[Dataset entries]
★ ★ ★ ★ ★ ★ ★

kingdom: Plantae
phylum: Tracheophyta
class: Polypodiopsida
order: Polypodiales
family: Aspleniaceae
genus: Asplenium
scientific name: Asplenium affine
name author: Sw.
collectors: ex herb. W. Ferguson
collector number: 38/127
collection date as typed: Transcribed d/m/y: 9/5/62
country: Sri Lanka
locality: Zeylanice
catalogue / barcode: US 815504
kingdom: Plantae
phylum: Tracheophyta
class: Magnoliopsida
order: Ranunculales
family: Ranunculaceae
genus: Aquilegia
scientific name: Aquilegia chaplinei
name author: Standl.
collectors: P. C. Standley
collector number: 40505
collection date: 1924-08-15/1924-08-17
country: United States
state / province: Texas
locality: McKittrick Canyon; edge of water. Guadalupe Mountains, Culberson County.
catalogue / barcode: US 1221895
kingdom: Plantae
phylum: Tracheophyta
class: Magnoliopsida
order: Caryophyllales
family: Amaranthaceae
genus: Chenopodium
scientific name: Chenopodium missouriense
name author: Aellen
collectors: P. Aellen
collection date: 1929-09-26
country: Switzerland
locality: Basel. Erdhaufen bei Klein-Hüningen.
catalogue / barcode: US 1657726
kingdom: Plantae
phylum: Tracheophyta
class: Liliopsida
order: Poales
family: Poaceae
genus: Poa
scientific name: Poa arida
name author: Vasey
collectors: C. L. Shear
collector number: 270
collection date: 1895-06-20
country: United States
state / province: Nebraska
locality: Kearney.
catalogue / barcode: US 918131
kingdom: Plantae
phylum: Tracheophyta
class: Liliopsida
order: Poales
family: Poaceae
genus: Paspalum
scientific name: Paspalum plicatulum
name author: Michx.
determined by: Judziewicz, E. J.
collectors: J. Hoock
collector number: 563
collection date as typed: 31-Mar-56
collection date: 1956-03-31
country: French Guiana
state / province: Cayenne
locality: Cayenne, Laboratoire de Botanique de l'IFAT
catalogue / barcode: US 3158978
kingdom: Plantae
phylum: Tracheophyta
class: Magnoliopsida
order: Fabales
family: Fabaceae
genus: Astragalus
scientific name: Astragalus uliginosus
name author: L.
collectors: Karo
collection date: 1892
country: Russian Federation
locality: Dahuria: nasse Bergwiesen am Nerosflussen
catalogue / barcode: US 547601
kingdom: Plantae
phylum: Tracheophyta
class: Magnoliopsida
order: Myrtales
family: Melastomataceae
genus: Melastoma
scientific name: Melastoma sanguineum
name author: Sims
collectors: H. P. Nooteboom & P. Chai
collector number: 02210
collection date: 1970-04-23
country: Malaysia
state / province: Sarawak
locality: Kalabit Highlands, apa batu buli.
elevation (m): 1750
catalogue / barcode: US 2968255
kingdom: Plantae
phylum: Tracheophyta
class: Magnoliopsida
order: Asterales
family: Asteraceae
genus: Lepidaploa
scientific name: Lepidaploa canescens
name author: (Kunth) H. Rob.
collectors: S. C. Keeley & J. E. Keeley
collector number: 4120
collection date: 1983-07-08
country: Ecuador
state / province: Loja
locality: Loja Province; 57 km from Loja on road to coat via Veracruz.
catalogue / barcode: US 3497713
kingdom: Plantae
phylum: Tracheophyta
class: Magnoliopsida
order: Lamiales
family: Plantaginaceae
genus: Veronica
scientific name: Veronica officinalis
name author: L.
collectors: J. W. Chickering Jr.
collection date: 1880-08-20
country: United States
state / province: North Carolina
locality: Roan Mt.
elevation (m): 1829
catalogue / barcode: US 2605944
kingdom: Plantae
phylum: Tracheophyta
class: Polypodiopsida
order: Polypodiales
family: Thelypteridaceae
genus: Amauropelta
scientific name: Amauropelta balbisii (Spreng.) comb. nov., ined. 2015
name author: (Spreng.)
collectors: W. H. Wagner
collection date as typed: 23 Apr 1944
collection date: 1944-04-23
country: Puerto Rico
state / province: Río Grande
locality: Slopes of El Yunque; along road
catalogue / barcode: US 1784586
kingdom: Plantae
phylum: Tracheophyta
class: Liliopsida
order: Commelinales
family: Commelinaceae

★ ★ ★ ★ ★ ★ ★

Copy all the material above word for word, with nothing changed.

kingdom: Plantae
phylum: Tracheophyta
class: Polypodiopsida
order: Polypodiales
family: Aspleniaceae
genus: Asplenium
scientific name: Asplenium affine
name author: Sw.
collectors: ex herb. W. Ferguson
collector number: 38/127
collection date as typed: Transcribed d/m/y: 9/5/62
country: Sri Lanka
locality: Zeylanice
catalogue / barcode: US 815504
kingdom: Plantae
phylum: Tracheophyta
class: Magnoliopsida
order: Ranunculales
family: Ranunculaceae
genus: Aquilegia
scientific name: Aquilegia chaplinei
name author: Standl.
collectors: P. C. Standley
collector number: 40505
collection date: 1924-08-15/1924-08-17
country: United States
state / province: Texas
locality: McKittrick Canyon; edge of water. Guadalupe Mountains, Culberson County.
catalogue / barcode: US 1221895
kingdom: Plantae
phylum: Tracheophyta
class: Magnoliopsida
order: Caryophyllales
family: Amaranthaceae
genus: Chenopodium
scientific name: Chenopodium missouriense
name author: Aellen
collectors: P. Aellen
collection date: 1929-09-26
country: Switzerland
locality: Basel. Erdhaufen bei Klein-Hüningen.
catalogue / barcode: US 1657726
kingdom: Plantae
phylum: Tracheophyta
class: Liliopsida
order: Poales
family: Poaceae
genus: Poa
scientific name: Poa arida
name author: Vasey
collectors: C. L. Shear
collector number: 270
collection date: 1895-06-20
country: United States
state / province: Nebraska
locality: Kearney.
catalogue / barcode: US 918131
kingdom: Plantae
phylum: Tracheophyta
class: Liliopsida
order: Poales
family: Poaceae
genus: Paspalum
scientific name: Paspalum plicatulum
name author: Michx.
determined by: Judziewicz, E. J.
collectors: J. Hoock
collector number: 563
collection date as typed: 31-Mar-56
collection date: 1956-03-31
country: French Guiana
state / province: Cayenne
locality: Cayenne, Laboratoire de Botanique de l'IFAT
catalogue / barcode: US 3158978
kingdom: Plantae
phylum: Tracheophyta
class: Magnoliopsida
order: Fabales
family: Fabaceae
genus: Astragalus
scientific name: Astragalus uliginosus
name author: L.
collectors: Karo
collection date: 1892
country: Russian Federation
locality: Dahuria: nasse Bergwiesen am Nerosflussen
catalogue / barcode: US 547601
kingdom: Plantae
phylum: Tracheophyta
class: Magnoliopsida
order: Myrtales
family: Melastomataceae
genus: Melastoma
scientific name: Melastoma sanguineum
name author: Sims
collectors: H. P. Nooteboom & P. Chai
collector number: 02210
collection date: 1970-04-23
country: Malaysia
state / province: Sarawak
locality: Kalabit Highlands, apa batu buli.
elevation (m): 1750
catalogue / barcode: US 2968255
kingdom: Plantae
phylum: Tracheophyta
class: Magnoliopsida
order: Asterales
family: Asteraceae
genus: Lepidaploa
scientific name: Lepidaploa canescens
name author: (Kunth) H. Rob.
collectors: S. C. Keeley & J. E. Keeley
collector number: 4120
collection date: 1983-07-08
country: Ecuador
state / province: Loja
locality: Loja Province; 57 km from Loja on road to coat via Veracruz.
catalogue / barcode: US 3497713
kingdom: Plantae
phylum: Tracheophyta
class: Magnoliopsida
order: Lamiales
family: Plantaginaceae
genus: Veronica
scientific name: Veronica officinalis
name author: L.
collectors: J. W. Chickering Jr.
collection date: 1880-08-20
country: United States
state / province: North Carolina
locality: Roan Mt.
elevation (m): 1829
catalogue / barcode: US 2605944
kingdom: Plantae
phylum: Tracheophyta
class: Polypodiopsida
order: Polypodiales
family: Thelypteridaceae
genus: Amauropelta
scientific name: Amauropelta balbisii (Spreng.) comb. nov., ined. 2015
name author: (Spreng.)
collectors: W. H. Wagner
collection date as typed: 23 Apr 1944
collection date: 1944-04-23
country: Puerto Rico
state / province: Río Grande
locality: Slopes of El Yunque; along road
catalogue / barcode: US 1784586
kingdom: Plantae
phylum: Tracheophyta
class: Liliopsida
order: Commelinales
family: Commelinaceae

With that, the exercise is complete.